Using a CDN to reduce PCI DSS scope

Question

A common scenario for e-commerce credit card types of transactions is a website with a connection to a third party payment processor. For a number of reasons you might not want to use an iFrame or page redirect, but doing so opens up your PCI scope significantly. Assuming the cardholder data would never be sent to your servers I would like to know if using a PCI compliant third party CDN (e.g. AWS CloudFront) would reduce your PCI scope regarding infrastructure significantly?

Take this example; a merchant's website consists of one html file that contains a form for collecting a customer's information and their credit card details. When the customer has filled in the details and presses submit the credit card data would be sent to the third party processors directly from the browser via an ajax POST, and receives a token in return. The token and other data is then sent off to the merchant's server, of course excluding any cardholder data.

Assuming the website is the only in scope system it would seem like a lot of the PCI requirements would no longer apply. It would be segmented by default, the CDN provider would take care of antivirus and IDS/IPS, you can't SSH into it, there are no internal services like SMTP, the firewall configuration would be greatly reduced or removed (since there may be only one port in and out)...I'm sure there's more.

Of course you'd still need to ensure the code is written in a secure way, have penetration test, and there are many other requirements that still apply, but at first glance this seems like a very secure solution, like a sealed box, that could greatly reduce scope.

Questions:

• For the example above what will the scope be? Just the CDN distribution? The origin? The development computer used to upload the html file?
• Will it be a problem if you can't monitor/log the low level traffic yourself? I guess the CDN will be responsible for that.

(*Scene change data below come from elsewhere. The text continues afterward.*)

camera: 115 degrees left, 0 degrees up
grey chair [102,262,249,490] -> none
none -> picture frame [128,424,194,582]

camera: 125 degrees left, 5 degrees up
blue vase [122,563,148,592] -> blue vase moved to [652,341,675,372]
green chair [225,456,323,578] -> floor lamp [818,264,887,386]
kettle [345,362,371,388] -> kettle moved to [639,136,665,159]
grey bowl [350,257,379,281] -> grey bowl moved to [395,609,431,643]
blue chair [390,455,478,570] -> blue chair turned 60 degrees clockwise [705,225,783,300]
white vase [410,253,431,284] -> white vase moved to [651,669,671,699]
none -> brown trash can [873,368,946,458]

Edits: I changed the question from iFrames to using an API as that seems more useful, as often using an iFrame will reduce a merchant to SAQ A unless you're a service provider.

Answer 1

Yes, moving card holder data (CHD) handling off of your network to PCI compliant 3rd parties is an excellent way of reducing the PCI scope of your implementation. Having the payment page hosted with a PCI compliant 3rd party, and integrating the transmission of CHD to a PCI compliant 3rd party tokenization and secure storage service provider, greatly reduces your PCI scope.

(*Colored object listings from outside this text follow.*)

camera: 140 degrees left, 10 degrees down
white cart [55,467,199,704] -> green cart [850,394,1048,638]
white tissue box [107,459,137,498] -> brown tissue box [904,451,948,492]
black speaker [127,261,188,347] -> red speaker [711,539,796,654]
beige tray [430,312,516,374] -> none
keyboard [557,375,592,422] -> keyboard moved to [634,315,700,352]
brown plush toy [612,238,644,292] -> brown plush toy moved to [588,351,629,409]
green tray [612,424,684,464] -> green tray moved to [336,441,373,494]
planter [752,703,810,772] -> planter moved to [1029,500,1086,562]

Note that you are still transmitting CHD from this site. So while this implementation would reduce your scope, the integration code would still be in scope. You still need to protect against Cross Site Scripting (XSS), redirection hacks from the payment page to the 3rd party site, etc. I would recommend doing quarterly PCI scans with an approved scanning provider here.

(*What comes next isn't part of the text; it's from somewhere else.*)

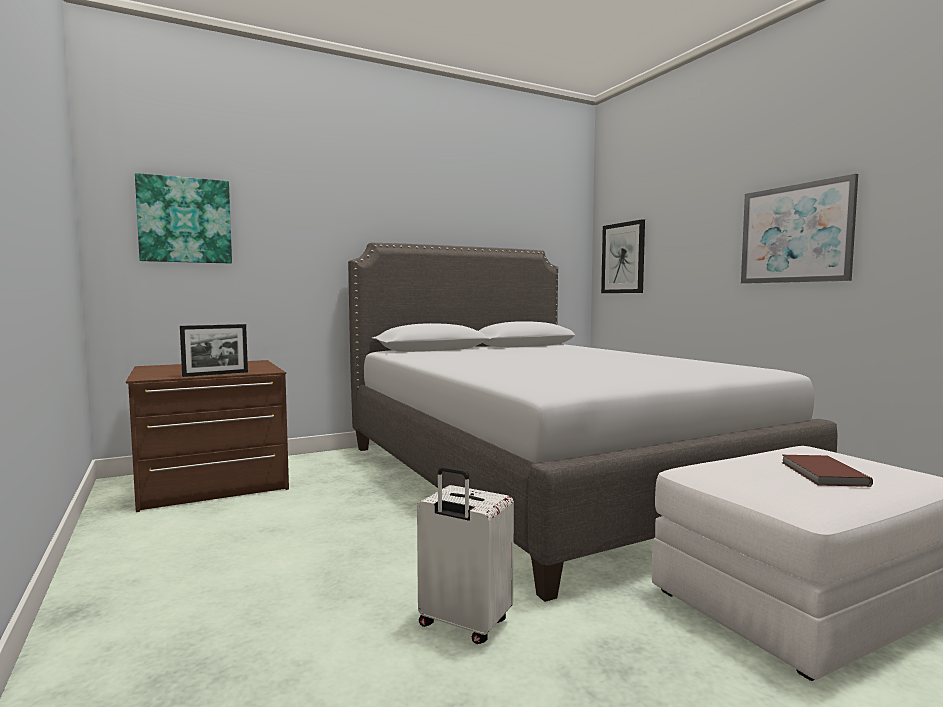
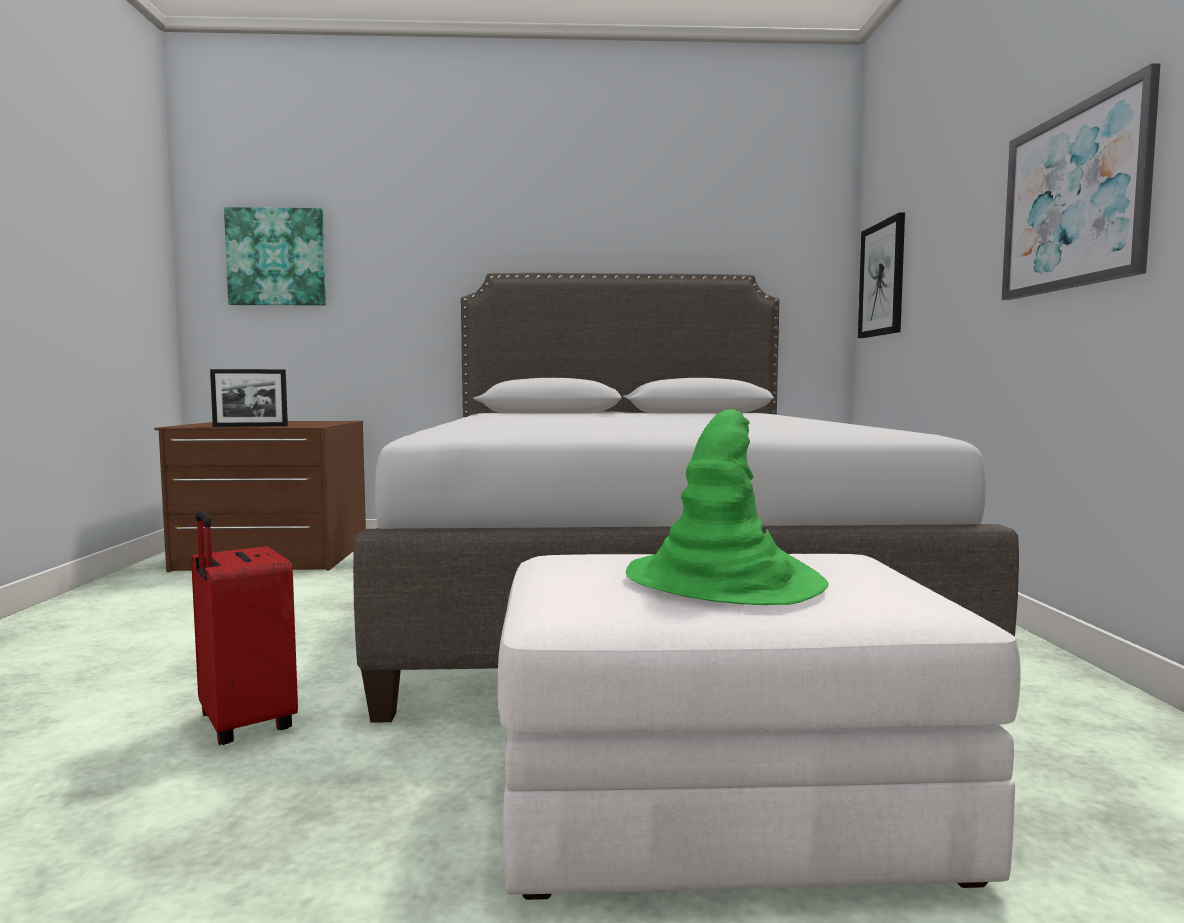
camera: 25 degrees right, 0 degrees up
white suitcase [417,466,514,644] -> red suitcase [191,510,298,745]
brown book [781,455,873,487] -> green hat [626,409,828,605]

However, I don't feel using a CDN to achieve is ideal. While a CDN could work, it seems like the right technology for this kind of implementation. The origin server could be considered in scope, making its own PCI compliance an issue, and complicating the implementation.

Given that the requirement is to only work with PCI compliant 3rd parties for the payment pages, I would suggest using a PCI compliant service provider for hosting, like GoDaddy Quick Cart, for example. With this service, you can get Level 1 PCI compliance for $9.99 per month, and can customize the payment page to handle the CHD, and interface with the tokenization provider. I think you will have more flexibility with this type of hosted service, and still reduce your PCI scope.